Set problem a >>
According to the passage on Napocor's power costs, what is the capacity of the submarine cable that carries power from the Leyte geothermal fields to Cebu?

Text shown >>
——————————

Unfortunately, three government pricing aberrations
create extraneous values that bloat gas costs.
One, the
government pegged gas prices to expensive fuels. Two,
government royalties intended for foreign purchasers are
inflicted on local buyers. Three, the application of
government value-added tax on a commodity already
heavily taxed virtually steals from the poor to give to
the rich.
Napocor’s electricity portfolio might have been cheaper
if not for two other factors that aggravate an already
aggravated situation.
One, the
government’s price-buffer plants—its hydroelectric and
geothermal facilities—are located way north or far
south. The hydroelectric plants in the north produce
less in summer when water levels are low. For geothermal
plants in the south, electrons must first pass through a
transmission gauntlet in Quezon before reaching the
Meralco franchise area. What is not transmitted north
goes south. A 400-megawatt submarine cable transmits
power from the Leyte geothermal fields to Cebu. Cebu
then consumes and shares little with Negros, Panay,
Aklan and Boracay.
The
second factor that bloats Napocor’s blended costs is the
residual composition of its portfolio. Energy officials
dug us into a rut by violating privatization protocols.
Bargain hunters were allowed to cherry-pick as
privatization officials abandoned the approved grouping
of generating plants, opting instead for piecemeal
sales. Thus, a good deal of Napocor’s price buffers have
been hocked, leaving in its portfolio facilities that
inflict higher-cost energy.
Beyond
fuel and proximity advantages, the First Gas plants are
capitalized in a manner that gives distinct financial
competencies over those supplying Napocor. Here, we
tackle the build, operate and own (BOO) versus the
build, operate and transfer (BOT) issue.
Opponents of First Gas claim its plants under BOO
schemes lead to higher tariffs compared with those under
BOT covering most of Napocor’s independent power
producers (IPP).
They are
wrong. This is not Gloria Arroyo’s NBN-ZTE
corruption-ridden fiasco where the BOT proposal is
cheaper than debts negotiated by her officials. Power
plants under the BOO scheme are more likely to lead to
lower generating costs. To argue otherwise is to flunk
Finance 101.
One,
capital funding is the same. There is no difference in
financing amounts, save for equity tenors. BOO is
open-ended; BOT, mortal and terminal.

——————————

Spatial relation data:

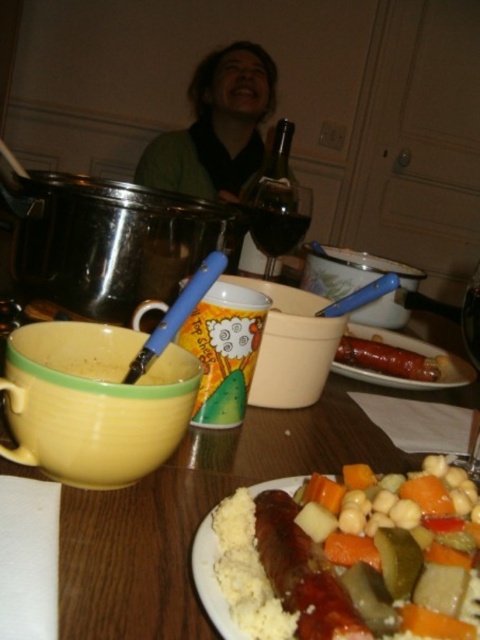
Does point (276, 209) come closer to viewer compared to point (218, 609)?

No, (276, 209) is behind (218, 609).

Consider the image. Is transparent glass wine glass at center above matte white plate with mixed vegetables and sausage at center?

Yes.

Does point (269, 212) come farther from viewer compared to point (210, 609)?

Yes, it is.

Identify the location of transparent glass wine glass at center. (278, 218).

Does green matte shirt at upper center have a greater width compared to dark glass wine at center?

Yes.

Between point (240, 125) and point (283, 225), which one is positioned behind?

The point (240, 125) is behind.

The width and height of the screenshot is (480, 640). What are the coordinates of `green matte shirt at upper center` in the screenshot? It's located at (216, 128).

Is point (455, 355) positioned behind point (266, 243)?

No.

Between sausage and vegetables at center and dark glass wine at center, which one has more height?

With more height is sausage and vegetables at center.

Does point (455, 378) come farther from viewer compared to point (282, 216)?

No, it is not.

In order to click on sausage and vegetables at center in this screenshot , I will do `click(406, 349)`.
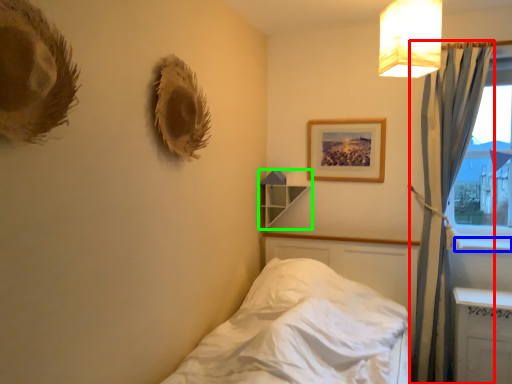
Question: Which is farther away from curtain (highlighted by a red box)? window sill (highlighted by a blue box) or shelf (highlighted by a green box)?

Choices:
 (A) window sill
 (B) shelf

Answer: (B)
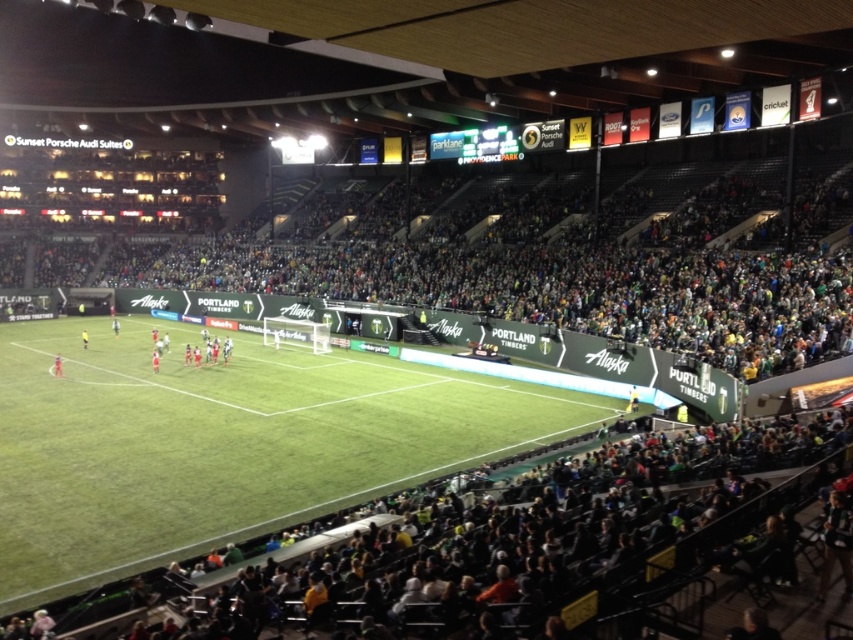
Between point (61, 356) and point (85, 333), which one is positioned behind?

The point (85, 333) is behind.

In the scene shown: Can you confirm if red fabric person at center is bigger than yellow fabric person at center?

No.

Where is `red fabric person at center`? red fabric person at center is located at coordinates click(57, 365).

Does green artificial turf at center appear over green fabric crowd at center?

No, green artificial turf at center is not above green fabric crowd at center.

I want to click on green artificial turf at center, so click(x=223, y=444).

Is point (310, 502) behind point (108, 262)?

That is False.

You are a GUI agent. You are given a task and a screenshot of the screen. Output one action in this format:
    pyautogui.click(x=<x>, y=<y>)
    Task: Click on the green artificial turf at center
    This screenshot has width=853, height=640.
    Given the screenshot: What is the action you would take?
    pyautogui.click(x=223, y=444)

Does green fabric crowd at center have a greater width compared to red fabric person at center?

Yes.

Is green fabric crowd at center closer to the viewer compared to red fabric person at center?

Yes.

Which is behind, point (584, 266) or point (61, 364)?

Positioned behind is point (584, 266).

Where is `green fabric crowd at center`? green fabric crowd at center is located at coordinates (517, 278).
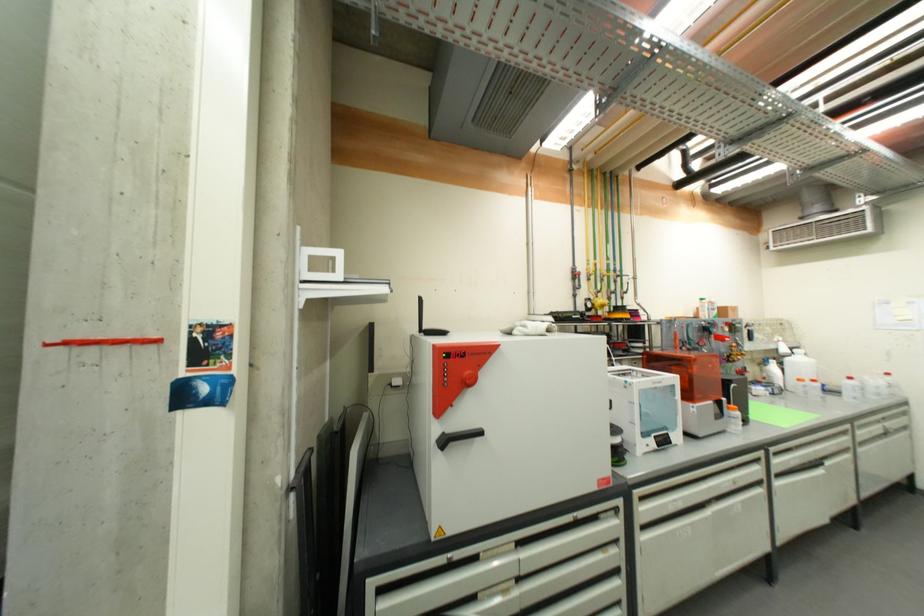
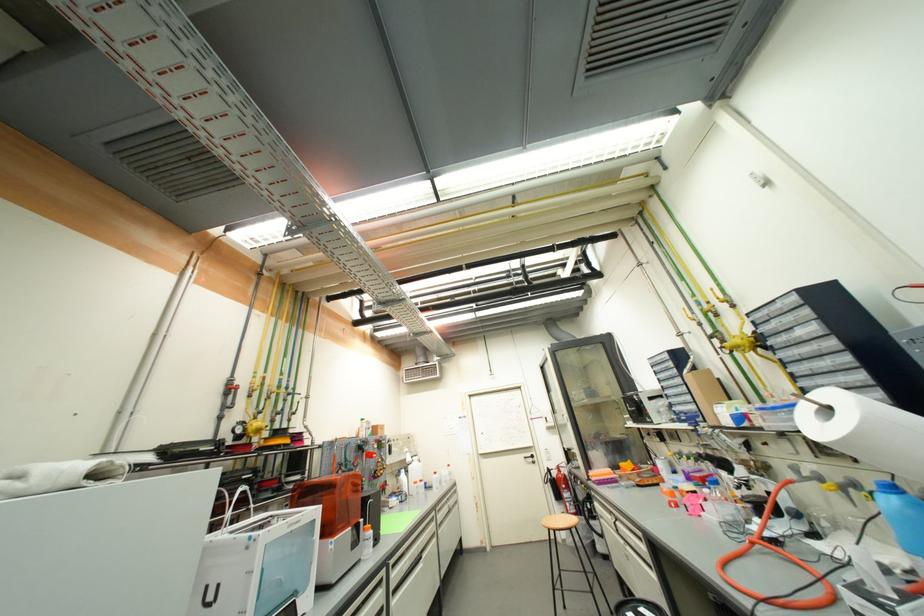
The first image is from the beginning of the video and the second image is from the end. How did the camera likely rotate when shooting the video?

The camera's rotation is toward right-up.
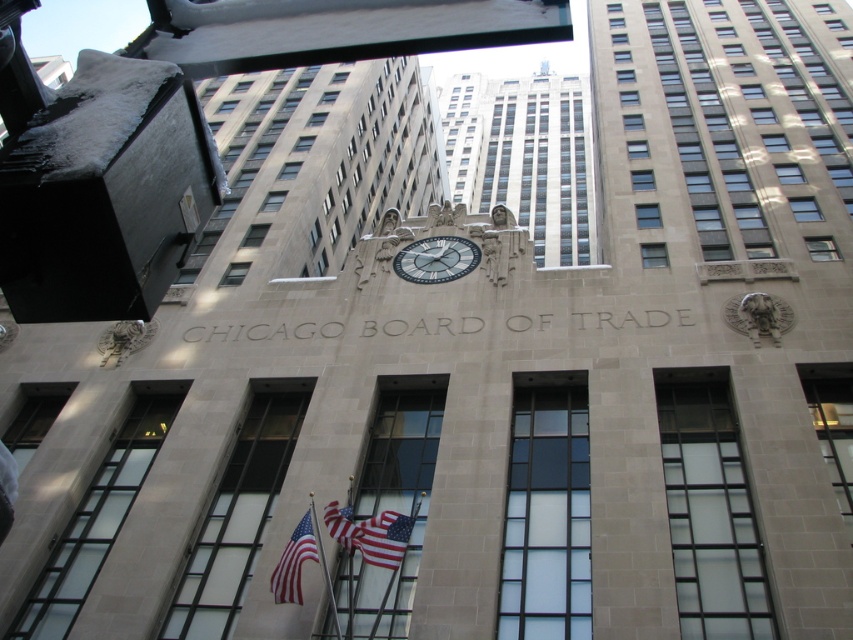
You are a photographer planning to capture the Chicago Board of Trade building. You notice a red fabric flag at center and a metallic flagpole at center. Which object should you focus on if you want to photograph the wider one?

The red fabric flag at center is wider than the metallic flagpole at center, so you should focus on the red fabric flag at center to photograph the wider one.

You are standing in front of the Chicago Board of Trade building. You notice two points marked on the facade. The first point is at coordinates point (335,506) and the second is at point (310,515). From your perspective, which point appears closer to you?

Point (310,515) appears closer to you because it is in front of point (335,506).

——————————

Set problem b >>
Reproduce the records verbatim from their start down to the line containing "Answer: (B)", including that line, and leave the pictures out.

Written solution a >>
400 megawatts.

Written solution b >>
Does point (276, 209) come closer to viewer compared to point (218, 609)?

No, (276, 209) is behind (218, 609).

Consider the image. Is transparent glass wine glass at center above matte white plate with mixed vegetables and sausage at center?

Yes.

Does point (269, 212) come farther from viewer compared to point (210, 609)?

Yes, it is.

Identify the location of transparent glass wine glass at center. (278, 218).

Does green matte shirt at upper center have a greater width compared to dark glass wine at center?

Yes.

Between point (240, 125) and point (283, 225), which one is positioned behind?

The point (240, 125) is behind.

The width and height of the screenshot is (480, 640). What are the coordinates of `green matte shirt at upper center` in the screenshot? It's located at (216, 128).

Is point (455, 355) positioned behind point (266, 243)?

No.

Between sausage and vegetables at center and dark glass wine at center, which one has more height?

With more height is sausage and vegetables at center.

Does point (455, 378) come farther from viewer compared to point (282, 216)?

No, it is not.

In order to click on sausage and vegetables at center in this screenshot , I will do `click(406, 349)`.
Question: Which is farther away from curtain (highlighted by a red box)? window sill (highlighted by a blue box) or shelf (highlighted by a green box)?

Choices:
 (A) window sill
 (B) shelf

Answer: (B)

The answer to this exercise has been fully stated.